The catastrophic Ms 8.0 Wenchuan earthquake significantly reduced the amount of rainfall required to trigger a debris flow, inducing the unprecedented high frequency of debris flows compared with other regions in China. We selected a typical region as a case study to illustrate the rainfall thresholds and their annual variation for these post-earthquake debris flows. The conclusions are as follows.
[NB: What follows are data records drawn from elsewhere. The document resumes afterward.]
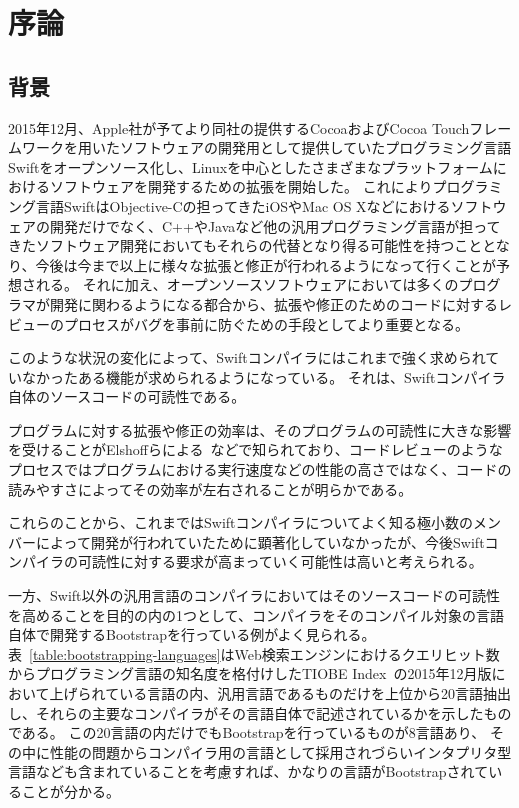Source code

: \chapter{序論}
\label{introduction}

\section{背景}
\label{introduction:background}

2015年12月、Apple社が予てより同社の提供するCocoaおよびCocoa Touchフレームワークを用いたソフトウェアの開発用として提供していたプログラミング言語Swiftをオープンソース化し、Linuxを中心としたさまざまなプラットフォームにおけるソフトウェアを開発するための拡張を開始した。
これによりプログラミング言語SwiftはObjective-Cの担ってきたiOSやMac OS Xなどにおけるソフトウェアの開発だけでなく、C++やJavaなど他の汎用プログラミング言語が担ってきたソフトウェア開発においてもそれらの代替となり得る可能性を持つこととなり、今後は今まで以上に様々な拡張と修正が行われるようになって行くことが予想される。
それに加え、オープンソースソフトウェアにおいては多くのプログラマが開発に関わるようになる都合から、拡張や修正のためのコードに対するレビューのプロセスがバグを事前に防ぐための手段としてより重要となる。

このような状況の変化によって、Swiftコンパイラにはこれまで強く求められていなかったある機能が求められるようになっている。
それは、Swiftコンパイラ自体のソースコードの可読性である。

プログラムに対する拡張や修正の効率は、そのプログラムの可読性に大きな影響を受けることがElshoffらによる~\cite{elshoff}などで知られており、コードレビューのようなプロセスではプログラムにおける実行速度などの性能の高さではなく、コードの読みやすさによってその効率が左右されることが明らかである。

これらのことから、これまではSwiftコンパイラについてよく知る極小数のメンバーによって開発が行われていたために顕著化していなかったが、今後Swiftコンパイラの可読性に対する要求が高まっていく可能性は高いと考えられる。

一方、Swift以外の汎用言語のコンパイラにおいてはそのソースコードの可読性を高めることを目的の内の1つとして、コンパイラをそのコンパイル対象の言語自体で開発するBootstrapを行っている例がよく見られる。
表~\ref{table:bootstrapping-languages}はWeb検索エンジンにおけるクエリヒット数からプログラミング言語の知名度を格付けしたTIOBE Index~\cite{tiobe}の2015年12月版において上げられている言語の内、汎用言語であるものだけを上位から20言語抽出し、それらの主要なコンパイラがその言語自体で記述されているかを示したものである。
この20言語の内だけでもBootstrapを行っているものが8言語あり、 その中に性能の問題からコンパイラ用の言語として採用されづらいインタプリタ型言語なども含まれていることを考慮すれば、かなりの言語がBootstrapされていることが分かる。

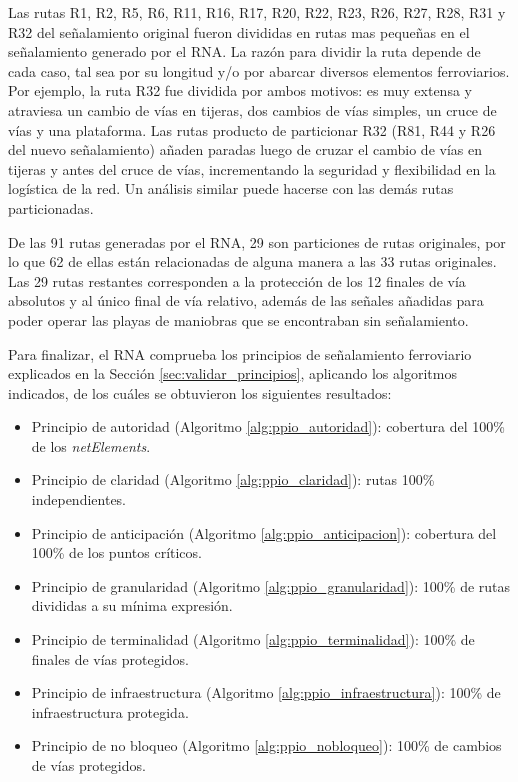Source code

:     Las rutas R1, R2, R5, R6, R11, R16, R17, R20, R22, R23, R26, R27, R28, R31 y R32 del señalamiento original fueron divididas en rutas mas pequeñas en el señalamiento generado por el RNA. La razón para dividir la ruta depende de cada caso, tal sea por su longitud y/o por abarcar diversos elementos ferroviarios. Por ejemplo, la ruta R32 fue dividida por ambos motivos: es muy extensa y atraviesa un cambio de vías en tijeras, dos cambios de vías simples, un cruce de vías y una plataforma. Las rutas producto de particionar R32 (R81, R44 y R26 del nuevo señalamiento) añaden paradas luego de cruzar el cambio de vías en tijeras y antes del cruce de vías, incrementando la seguridad y flexibilidad en la logística de la red. Un análisis similar puede hacerse con las demás rutas particionadas.
    
    De las 91 rutas generadas por el RNA, 29 son particiones de rutas originales, por lo que 62 de ellas están relacionadas de alguna manera a las 33 rutas originales. Las 29 rutas restantes corresponden a la protección de los 12 finales de vía absolutos y al único final de vía relativo, además de las señales añadidas para poder operar las playas de maniobras que se encontraban sin señalamiento.
    
    Para finalizar, el RNA comprueba los principios de señalamiento ferroviario explicados en la Sección \ref{sec:validar_principios}, aplicando los algoritmos indicados, de los cuáles se obtuvieron los siguientes resultados:
    
    \begin{itemize}
    	\item Principio de autoridad (Algoritmo \ref{alg:ppio_autoridad}): cobertura del 100\% de los \textit{netElements}.
    	\item Principio de claridad (Algoritmo \ref{alg:ppio_claridad}): rutas 100\% independientes.
    	\item Principio de anticipación (Algoritmo \ref{alg:ppio_anticipacion}): cobertura del 100\% de los puntos críticos.
    	\item Principio de granularidad (Algoritmo \ref{alg:ppio_granularidad}): 100\% de rutas divididas a su mínima expresión.
    	\item Principio de terminalidad (Algoritmo \ref{alg:ppio_terminalidad}): 100\% de finales de vías protegidos.
    	\item Principio de infraestructura (Algoritmo \ref{alg:ppio_infraestructura}): 100\% de infraestructura protegida.
    	\item Principio de no bloqueo (Algoritmo \ref{alg:ppio_nobloqueo}): 100\% de cambios de vías protegidos.
    \end{itemize}	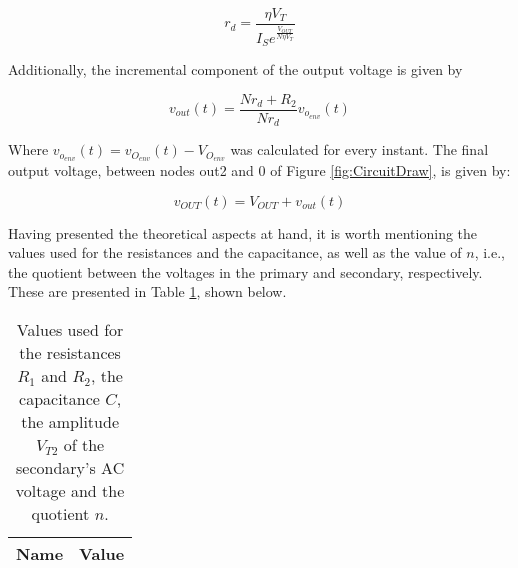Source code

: \begin{equation} \label{eq:incremental_resistance}
  r_d=\frac{\eta V_T}{I_Se^{\frac{V_{OUT}}{N\eta V_T}}}
\end{equation}

Additionally, the incremental component of the output voltage is given by

\begin{equation} \label{eq:incremental_voltage}
  v_{out}(t)=\frac{Nr_d+R_2}{Nr_d}v_{o_{env}}(t)
\end{equation}

Where $v_{o_{env}}(t)=v_{O_{env}}(t)-V_{O_{env}}$ was calculated for every instant. The final output voltage, between nodes out2 and 0 of Figure \ref{fig:CircuitDraw}, is given by:

\begin{equation} \label{eq:final_output_voltage}
  v_{OUT}(t)=V_{OUT}+v_{out}(t)
\end{equation}

Having presented the theoretical aspects at hand, it is worth mentioning the values used for the resistances and the capacitance, as well as the value of $n$, i.e., the quotient between the voltages in the primary and secondary, respectively. These are presented in Table \ref{tab:ChosenValues}, shown below.

\begin{table}[H]
  \centering
  \begin{tabular}{|c|c|}
    \hline    
    {\bf Name} & {\bf Value} \\ \hline
  \end{tabular}
  \caption{Values used for the resistances $R_1$ and $R_2$, the capacitance $C$, the amplitude $V_{T2}$ of the secondary's AC voltage and the quotient $n$.}
  \label{tab:ChosenValues}
\end{table}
Rainfall intensity is the most direct triggering rainfall index, and the more abundant the antecedent effective rainfall, the lower the rainfall intensity that was required. The ID threshold for this region was proposed as I = 4.2 D −0.62 (2 h < D<56 h) for all post-earthquake debris flow events, and as I = 11.8 D −0.87 (2 h < D<56 h) for debris flows during the period of 2009–2013, which is higher and derived by eliminating the abrupt disturbance in a very short time. The ID threshold can represent the rainfall conditions that are required for debris flow initiation, but it is not the most effective warning approach based on comparisons of accuracy and effectiveness with other approaches. The thresholds proposed related to IR and/or direct event rainfall are more suitable for debris flow warning based on the debris flow behavior over the past years. The upper limit of rainfall that did not trigger debris flows defined by the event rainfall was 39.6 mm, indicating that debris flows would certainly occur during rainfall exceeding 39.6 mm. The threshold defined by the lower limit of rainfall that triggered debris flows as 27.9 mm indicates that when the rainfall amount exceeds this limit, which is more conservative, there is an almost 70 % likelihood that debris flows will be triggered.

The annual thresholds for debris flows have increased each year over the past 6 years. Besides the rainfall fluctuations over the past several years, the variation in the source materials was the primary reason for the threshold variation. The recovery of the vegetation plays an important role in decreasing the volume of loose material that has the potential to supply debris flows. For a single site, the natural solidification, the decrease in the potential erosion depth and surface coarsening also increase the difficulty to initiate a debris flow, ultimately increasing the rainfall conditions required. Although the suitable models may differ between regions based on the local climate and other conditions, the tendency of rainfall thresholds to change can be predicted and verified in the entire earthquake-affected area.